Dove c'è ora viale Romania, la strada che da piazza Ungheria porta verso piazzale delle Muse, nel 1912 c'era ancora qualche vecchia casa. Oltre c'erano sono solo prati e boschi e non era raro imbattersi in gruppi di briganti. In uno di questi piccoli e vecchi edifici, una casetta a due piani che, forse, in tempi passati era stata una stazione di posta dove far riposare i cavalli, Giovanni D'Angeli decise di stabilire il suo quartier generale.

Al suo paese, Stipes di Ascrea (oggi poco più di cinquanta abitanti, in provincia di Rieti) qualche amico gli aveva suggertio di portare il suo vino a Roma: li c'erano centinaia di operai che rappresentavano un grande "mercato", operai che avranno lavorato per anni bisognosi di cibo e bevande. Ed il vino di Giovanni a Stipes è fra i più buoni, lo fa invecchiare nelle botti, coltiva e cura lui la vigna... un vero esperto. Giovanni pensa che è l'occasione della vita, aiutato dal figlio Richetto carica le sue botti su un carretto, la famosa barrozzetta, con due cavalli e parte per questo lungo e faticosissimo viaggio verso la Capitale, quasi cento chilometri lungo la Salaria. Non gli ci vorrà molto a capire che quella vecchia stazione di posta, con una piccola grotta scavata sotto il terreno - l'ideale per conservare il vino - fa al caso suo. Col tempo sistemerà anche una piccola cucina in cui preapara minestre calde per gli operai dei cantieri vicini.

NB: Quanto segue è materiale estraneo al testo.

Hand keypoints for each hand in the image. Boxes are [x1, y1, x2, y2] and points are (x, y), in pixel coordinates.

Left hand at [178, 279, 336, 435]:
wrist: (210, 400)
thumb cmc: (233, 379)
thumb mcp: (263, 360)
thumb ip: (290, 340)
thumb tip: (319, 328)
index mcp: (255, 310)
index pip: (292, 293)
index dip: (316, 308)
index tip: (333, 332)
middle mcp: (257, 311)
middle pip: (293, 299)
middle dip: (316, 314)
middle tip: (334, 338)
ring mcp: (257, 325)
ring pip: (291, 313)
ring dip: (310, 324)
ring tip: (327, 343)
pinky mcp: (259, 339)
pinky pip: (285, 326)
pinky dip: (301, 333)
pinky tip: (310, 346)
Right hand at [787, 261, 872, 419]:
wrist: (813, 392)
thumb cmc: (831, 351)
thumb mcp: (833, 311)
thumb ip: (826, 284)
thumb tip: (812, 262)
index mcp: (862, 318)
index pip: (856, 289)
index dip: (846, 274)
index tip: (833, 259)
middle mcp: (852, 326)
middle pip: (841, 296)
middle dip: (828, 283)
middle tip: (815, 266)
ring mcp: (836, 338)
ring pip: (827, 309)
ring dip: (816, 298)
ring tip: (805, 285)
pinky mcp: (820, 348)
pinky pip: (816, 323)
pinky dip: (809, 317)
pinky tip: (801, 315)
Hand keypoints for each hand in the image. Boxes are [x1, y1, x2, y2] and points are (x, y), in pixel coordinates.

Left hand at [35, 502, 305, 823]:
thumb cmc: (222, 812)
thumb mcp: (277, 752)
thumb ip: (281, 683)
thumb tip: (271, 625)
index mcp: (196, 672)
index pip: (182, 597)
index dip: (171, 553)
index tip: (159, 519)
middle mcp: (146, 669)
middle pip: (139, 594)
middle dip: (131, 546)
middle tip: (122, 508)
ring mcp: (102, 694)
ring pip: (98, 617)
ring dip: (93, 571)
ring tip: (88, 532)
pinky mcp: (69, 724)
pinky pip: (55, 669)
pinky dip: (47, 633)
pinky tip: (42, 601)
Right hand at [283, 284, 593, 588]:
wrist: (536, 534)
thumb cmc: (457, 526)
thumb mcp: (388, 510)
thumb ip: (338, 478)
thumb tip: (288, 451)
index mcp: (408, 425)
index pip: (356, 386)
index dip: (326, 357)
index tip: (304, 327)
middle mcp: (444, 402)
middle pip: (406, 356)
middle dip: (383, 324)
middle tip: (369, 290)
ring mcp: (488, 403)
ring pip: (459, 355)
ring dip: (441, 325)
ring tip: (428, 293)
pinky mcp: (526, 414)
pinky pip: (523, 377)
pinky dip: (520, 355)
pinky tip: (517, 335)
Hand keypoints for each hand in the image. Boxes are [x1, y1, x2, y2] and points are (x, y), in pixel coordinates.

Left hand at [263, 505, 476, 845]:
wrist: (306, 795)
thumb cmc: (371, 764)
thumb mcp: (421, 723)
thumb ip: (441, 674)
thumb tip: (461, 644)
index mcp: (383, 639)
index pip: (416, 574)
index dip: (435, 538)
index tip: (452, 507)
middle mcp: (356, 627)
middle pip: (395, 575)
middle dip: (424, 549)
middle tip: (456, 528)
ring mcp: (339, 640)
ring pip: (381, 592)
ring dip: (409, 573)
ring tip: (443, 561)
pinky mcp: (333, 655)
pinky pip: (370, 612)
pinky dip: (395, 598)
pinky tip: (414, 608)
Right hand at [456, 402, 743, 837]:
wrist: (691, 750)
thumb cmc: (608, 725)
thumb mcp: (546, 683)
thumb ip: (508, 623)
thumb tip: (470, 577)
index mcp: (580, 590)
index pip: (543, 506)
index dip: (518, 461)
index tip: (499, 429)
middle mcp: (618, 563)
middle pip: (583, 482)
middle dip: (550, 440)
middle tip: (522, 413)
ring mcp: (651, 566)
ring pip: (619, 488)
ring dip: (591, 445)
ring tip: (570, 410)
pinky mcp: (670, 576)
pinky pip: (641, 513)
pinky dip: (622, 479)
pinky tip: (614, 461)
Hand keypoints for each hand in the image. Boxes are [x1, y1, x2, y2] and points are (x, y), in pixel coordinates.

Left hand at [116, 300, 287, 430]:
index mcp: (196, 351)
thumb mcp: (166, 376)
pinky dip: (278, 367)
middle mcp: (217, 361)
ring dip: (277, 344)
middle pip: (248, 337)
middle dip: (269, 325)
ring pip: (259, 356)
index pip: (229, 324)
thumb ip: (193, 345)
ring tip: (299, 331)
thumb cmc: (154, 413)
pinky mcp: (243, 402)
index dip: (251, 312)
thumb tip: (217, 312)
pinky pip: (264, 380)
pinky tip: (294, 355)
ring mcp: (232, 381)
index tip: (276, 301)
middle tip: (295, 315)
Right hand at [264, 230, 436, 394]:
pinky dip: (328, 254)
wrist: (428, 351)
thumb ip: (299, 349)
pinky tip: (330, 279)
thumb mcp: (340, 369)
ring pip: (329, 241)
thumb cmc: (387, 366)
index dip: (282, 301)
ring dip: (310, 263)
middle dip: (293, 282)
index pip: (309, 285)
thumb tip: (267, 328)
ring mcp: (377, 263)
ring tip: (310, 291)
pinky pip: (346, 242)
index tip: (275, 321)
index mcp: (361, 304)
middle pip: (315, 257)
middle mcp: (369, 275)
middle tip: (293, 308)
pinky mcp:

La prima guerra mondiale interromperà questo improvvisato e imprevisto successo ma quel "grottino" ormai è lanciato e, dopo il 1918, riprenderà slancio e recupererà i vecchi clienti. Negli anni '50 e '60 il Grottino del Laziale prende quota, diventa un punto di riferimento della gastronomia romana, quello che è ancora oggi, a cento anni di distanza dall'inizio di attività di trattoria.

Io sono il pronipote di Giovanni. Spetta a me, ora, la gestione del Grottino del Laziale, quarta generazione, un D'Angeli ininterrottamente alla guida del locale. Un record, probabilmente. Si, negli anni '20 il mio bisnonno Giovanni e la moglie riscuotevano già successo con i loro piatti semplici e genuini e, grazie all'apporto in cucina del figlio Ricchetto e di sua moglie, "nonna Rosa", non si limitavano più a servire solo vino, minestre e panini col salame, ma avevano già allargato il ventaglio delle offerte.

Insomma, la trattoria cominciava già a prendere forma.